X4          Melambangkan vareble keempat dalam penelitian yaitu label.
            Sehingga arti dari rumus secara keseluruhan adalah “bagaimana pengaruh atribut produk ( mutu, merek, kemasan, dan label ) terhadap pengambilan keputusan pembelian yang dilakukan oleh konsumen “.
            Selanjutnya penelti melakukan pengujian hipotesis mengenai dugaan sementara terhadap konsep – konsep yang telah dibuat proses operasionalisasi sehingga didapat y=f(x1,x2,x3,x4) yang merupakan hasil pengukuran dari uji hiopotesis. Hasil dari yang dikatakan sebagai hasil dari penelitian ini.
            Sedangkan secara terperinci mengenai fenomena yang diteliti, yaitu Atribut produk ( mutu, merek, kemasan, dan label ), peneliti menggunakan alur pemikiran seperti gambar bagan dibawah ini :
Gambar 2.7
Kerangka Kerangka Mengenai Tribut Produk

Berdasarkan alur pemikiran tersebut, maka atribut produk ( mutu, merek, kemasan, dan label) terdiri dari empat elemen yaitu mutu, merek, kemasan, dan label. Keempat factor tersebut dapat diukur serta dianalisis sejauh mana tingkat pengaruhnya atau seberapa besar derajat pengaruhnya terhadap keputusan pembelian, penelitian menganalisis dengan menggunakan metode korelasi berganda dan regresi liniear berganda untuk melihat derajat pengaruhnya serta menggunakan analisis regresi persial untuk menentukan variable manakah yang paling dominan dalam mempengaruhi keputusan pembelian.
2.6 Hipotesis
            Hipotesis merupakan jawapan sementara terhadap rumusan masalah penelitian, oleh karena itu runusan masalah penelitian biasanya disusun dalam bentuk kalimah pertanyaan. Dikatakan sementara, karena jawabanyang diberikan baru didasarkan pada teori yang relevan, belum didasarkan pada fakta-fakta yang empiris yang diperoleh melalui pengumpulan data. Jadi secara singkat hipotesis juga dapat dikatakan sebagai jawaban teoritis terhadap rumusan masalah penelitian.
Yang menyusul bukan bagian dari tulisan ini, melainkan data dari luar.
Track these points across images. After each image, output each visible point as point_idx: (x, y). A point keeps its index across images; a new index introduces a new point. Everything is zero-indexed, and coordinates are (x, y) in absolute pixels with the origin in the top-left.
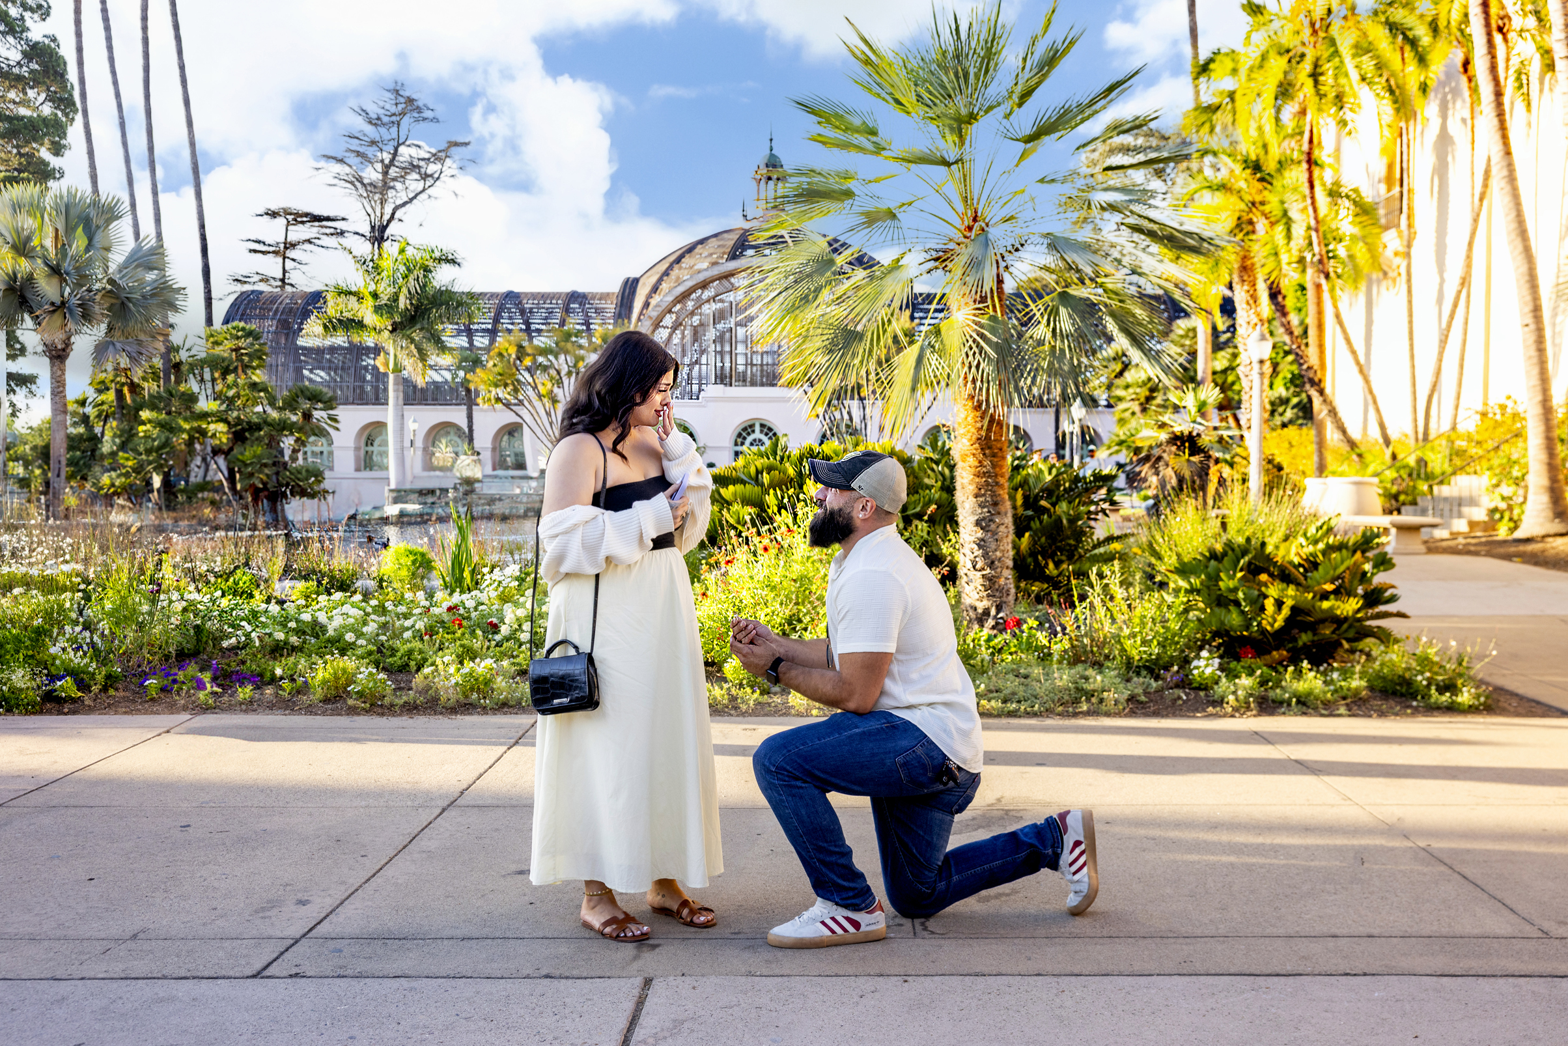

            Menurut Sugiyono (2001:51) bntuk hipotesis penelitian dibagi menjadi tiga macam yaitu
1.         Hipotesis Deskriptif. Merupakan jawaban sementara terhadap rumusan masalah deskriptif
2.         Hipotesis Asosiatif. Merupakan jawaban sementara terhadap rumusan masalah asosiatif
3.         Hipotesis Komparatif. Merupakan jawaban sementara terhadap rumusan masalah komparatif
            Rumusan masalah yang ada pada penelitian ini adalah rumusan masalah yang mempunyai bentuk asosiatif (suatu masalah penelitian yang melihat hubungan / pengaruh dua variabel lebih ) oleh karena itu dalam penelitian ini hiipotesisnya adalah sebagai berikut :
1.         Diduga ada pengaruh signifikan antara variable mutu produk ( X1 ), variable merek ( X2 ), variable kemasan ( X3 ), dan variable label produk ( X4 ) secara simultan maupun parsial terhadap keputusan penbelian sabun Lifeboy pada santri pondok pesantren Darussalam Blokagung Asrama Al-Hikmah.
2.         Diduga variabel mutu ( X1 ) berpengauh dominan terhadap Keputusan Pembelian ( Y ) sabun Lifeboy pada Santri pondok pesantren Darussalam Blokagung Asrama Al-Hikmah.